Collected data entries:
# # # # #
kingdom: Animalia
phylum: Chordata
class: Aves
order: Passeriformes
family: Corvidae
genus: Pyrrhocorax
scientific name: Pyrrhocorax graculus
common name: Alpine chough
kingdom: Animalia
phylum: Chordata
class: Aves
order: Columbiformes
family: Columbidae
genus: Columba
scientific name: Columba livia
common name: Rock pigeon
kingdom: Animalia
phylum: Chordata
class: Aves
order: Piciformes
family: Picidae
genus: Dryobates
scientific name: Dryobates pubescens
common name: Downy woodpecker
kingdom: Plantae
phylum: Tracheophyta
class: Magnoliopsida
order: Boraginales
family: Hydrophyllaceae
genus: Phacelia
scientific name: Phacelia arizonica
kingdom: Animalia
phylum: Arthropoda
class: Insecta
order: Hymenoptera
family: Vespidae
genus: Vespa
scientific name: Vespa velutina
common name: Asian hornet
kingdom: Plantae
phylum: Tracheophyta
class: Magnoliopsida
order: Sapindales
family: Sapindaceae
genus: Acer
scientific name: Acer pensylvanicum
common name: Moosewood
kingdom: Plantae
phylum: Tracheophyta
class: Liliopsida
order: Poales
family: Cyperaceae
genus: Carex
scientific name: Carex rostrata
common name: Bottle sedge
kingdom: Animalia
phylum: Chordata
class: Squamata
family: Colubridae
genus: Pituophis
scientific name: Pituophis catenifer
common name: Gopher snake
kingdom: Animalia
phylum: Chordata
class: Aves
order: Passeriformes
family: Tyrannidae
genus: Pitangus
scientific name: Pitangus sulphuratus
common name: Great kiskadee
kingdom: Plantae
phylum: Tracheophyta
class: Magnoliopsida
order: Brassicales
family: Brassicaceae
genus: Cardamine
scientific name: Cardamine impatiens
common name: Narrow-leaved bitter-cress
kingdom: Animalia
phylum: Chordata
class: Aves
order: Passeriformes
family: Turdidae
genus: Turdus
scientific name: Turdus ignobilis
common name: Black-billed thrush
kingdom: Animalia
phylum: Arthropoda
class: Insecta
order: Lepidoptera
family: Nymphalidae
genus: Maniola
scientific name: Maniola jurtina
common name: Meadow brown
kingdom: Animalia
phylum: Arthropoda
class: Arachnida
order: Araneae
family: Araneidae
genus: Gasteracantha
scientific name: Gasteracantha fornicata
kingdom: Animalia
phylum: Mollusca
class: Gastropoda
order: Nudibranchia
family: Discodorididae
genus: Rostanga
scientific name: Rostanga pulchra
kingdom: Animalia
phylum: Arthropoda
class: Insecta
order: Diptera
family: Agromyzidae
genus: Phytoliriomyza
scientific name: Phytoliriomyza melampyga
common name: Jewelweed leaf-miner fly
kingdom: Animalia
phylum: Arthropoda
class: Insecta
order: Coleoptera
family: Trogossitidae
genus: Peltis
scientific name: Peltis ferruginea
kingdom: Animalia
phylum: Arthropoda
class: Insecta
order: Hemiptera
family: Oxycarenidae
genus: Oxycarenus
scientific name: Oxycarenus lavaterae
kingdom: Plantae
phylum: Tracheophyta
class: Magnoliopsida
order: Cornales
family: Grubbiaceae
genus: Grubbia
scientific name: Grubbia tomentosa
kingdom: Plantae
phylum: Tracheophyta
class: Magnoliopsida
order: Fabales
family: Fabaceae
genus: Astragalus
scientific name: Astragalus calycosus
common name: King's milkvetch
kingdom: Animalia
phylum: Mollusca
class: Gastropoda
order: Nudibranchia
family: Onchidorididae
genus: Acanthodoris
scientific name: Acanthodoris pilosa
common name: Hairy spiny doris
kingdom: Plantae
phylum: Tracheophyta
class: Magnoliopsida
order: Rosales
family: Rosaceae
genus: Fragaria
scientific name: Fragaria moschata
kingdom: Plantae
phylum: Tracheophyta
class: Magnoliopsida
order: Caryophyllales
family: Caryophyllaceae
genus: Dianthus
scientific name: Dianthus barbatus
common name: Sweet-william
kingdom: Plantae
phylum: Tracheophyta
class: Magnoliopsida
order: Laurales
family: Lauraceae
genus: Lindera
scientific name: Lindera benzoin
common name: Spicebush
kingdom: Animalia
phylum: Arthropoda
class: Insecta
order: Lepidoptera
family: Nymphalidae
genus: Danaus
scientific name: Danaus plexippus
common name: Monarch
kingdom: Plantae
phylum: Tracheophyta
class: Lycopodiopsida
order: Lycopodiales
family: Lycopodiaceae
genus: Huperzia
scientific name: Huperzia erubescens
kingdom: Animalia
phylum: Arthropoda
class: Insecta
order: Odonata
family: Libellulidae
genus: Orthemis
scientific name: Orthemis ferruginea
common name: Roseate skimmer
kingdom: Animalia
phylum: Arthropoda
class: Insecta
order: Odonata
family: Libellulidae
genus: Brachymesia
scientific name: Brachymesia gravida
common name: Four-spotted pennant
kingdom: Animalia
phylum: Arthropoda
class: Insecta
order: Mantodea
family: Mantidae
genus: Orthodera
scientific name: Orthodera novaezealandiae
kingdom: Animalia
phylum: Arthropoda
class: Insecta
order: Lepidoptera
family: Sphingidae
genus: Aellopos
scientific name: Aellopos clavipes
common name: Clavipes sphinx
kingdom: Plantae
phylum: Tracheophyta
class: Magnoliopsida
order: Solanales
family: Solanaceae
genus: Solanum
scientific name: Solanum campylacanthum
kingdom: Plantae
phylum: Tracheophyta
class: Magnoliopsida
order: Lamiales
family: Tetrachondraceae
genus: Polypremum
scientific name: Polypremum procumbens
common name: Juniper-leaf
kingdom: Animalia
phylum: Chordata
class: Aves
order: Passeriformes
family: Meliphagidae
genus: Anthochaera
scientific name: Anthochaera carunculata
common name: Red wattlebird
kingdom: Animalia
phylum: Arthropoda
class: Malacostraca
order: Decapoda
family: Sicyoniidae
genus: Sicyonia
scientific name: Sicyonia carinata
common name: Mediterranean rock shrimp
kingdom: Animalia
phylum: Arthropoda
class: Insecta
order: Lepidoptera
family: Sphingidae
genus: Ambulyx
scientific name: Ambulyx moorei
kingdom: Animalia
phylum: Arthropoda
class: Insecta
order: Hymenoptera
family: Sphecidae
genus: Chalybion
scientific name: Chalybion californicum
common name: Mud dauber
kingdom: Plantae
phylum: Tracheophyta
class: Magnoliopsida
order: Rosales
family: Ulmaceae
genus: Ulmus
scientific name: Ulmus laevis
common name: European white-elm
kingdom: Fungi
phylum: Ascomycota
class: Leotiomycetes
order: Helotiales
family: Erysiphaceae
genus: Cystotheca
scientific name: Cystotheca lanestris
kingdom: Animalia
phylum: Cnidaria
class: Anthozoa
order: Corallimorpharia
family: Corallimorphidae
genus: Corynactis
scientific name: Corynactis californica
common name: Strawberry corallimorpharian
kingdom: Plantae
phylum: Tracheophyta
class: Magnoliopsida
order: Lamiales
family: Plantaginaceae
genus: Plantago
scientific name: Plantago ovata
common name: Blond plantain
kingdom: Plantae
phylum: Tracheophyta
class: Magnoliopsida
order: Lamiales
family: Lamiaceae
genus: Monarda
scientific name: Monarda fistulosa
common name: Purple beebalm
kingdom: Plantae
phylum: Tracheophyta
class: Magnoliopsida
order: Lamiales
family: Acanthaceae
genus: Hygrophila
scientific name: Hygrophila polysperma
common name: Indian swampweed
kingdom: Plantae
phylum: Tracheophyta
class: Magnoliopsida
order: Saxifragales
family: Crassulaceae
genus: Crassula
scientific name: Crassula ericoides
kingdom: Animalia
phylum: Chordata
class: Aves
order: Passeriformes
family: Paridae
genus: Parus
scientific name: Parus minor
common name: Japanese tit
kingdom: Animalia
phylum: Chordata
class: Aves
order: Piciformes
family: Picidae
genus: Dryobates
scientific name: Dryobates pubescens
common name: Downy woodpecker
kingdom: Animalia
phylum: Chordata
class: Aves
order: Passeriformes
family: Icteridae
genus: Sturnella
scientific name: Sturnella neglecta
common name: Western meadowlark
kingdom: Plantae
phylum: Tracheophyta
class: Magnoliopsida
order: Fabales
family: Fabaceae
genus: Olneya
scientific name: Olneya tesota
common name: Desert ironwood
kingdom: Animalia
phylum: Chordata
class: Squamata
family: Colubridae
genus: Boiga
# # # # #
[Prompt] Write out again, line for line, the part of the records that starts with the line containing "genus: Parus" and goes through the end of the records.

[Answer to the exercise]
genus: Parus
scientific name: Parus minor
common name: Japanese tit
kingdom: Animalia
phylum: Chordata
class: Aves
order: Piciformes
family: Picidae
genus: Dryobates
scientific name: Dryobates pubescens
common name: Downy woodpecker
kingdom: Animalia
phylum: Chordata
class: Aves
order: Passeriformes
family: Icteridae
genus: Sturnella
scientific name: Sturnella neglecta
common name: Western meadowlark
kingdom: Plantae
phylum: Tracheophyta
class: Magnoliopsida
order: Fabales
family: Fabaceae
genus: Olneya
scientific name: Olneya tesota
common name: Desert ironwood
kingdom: Animalia
phylum: Chordata
class: Squamata
family: Colubridae
genus: Boiga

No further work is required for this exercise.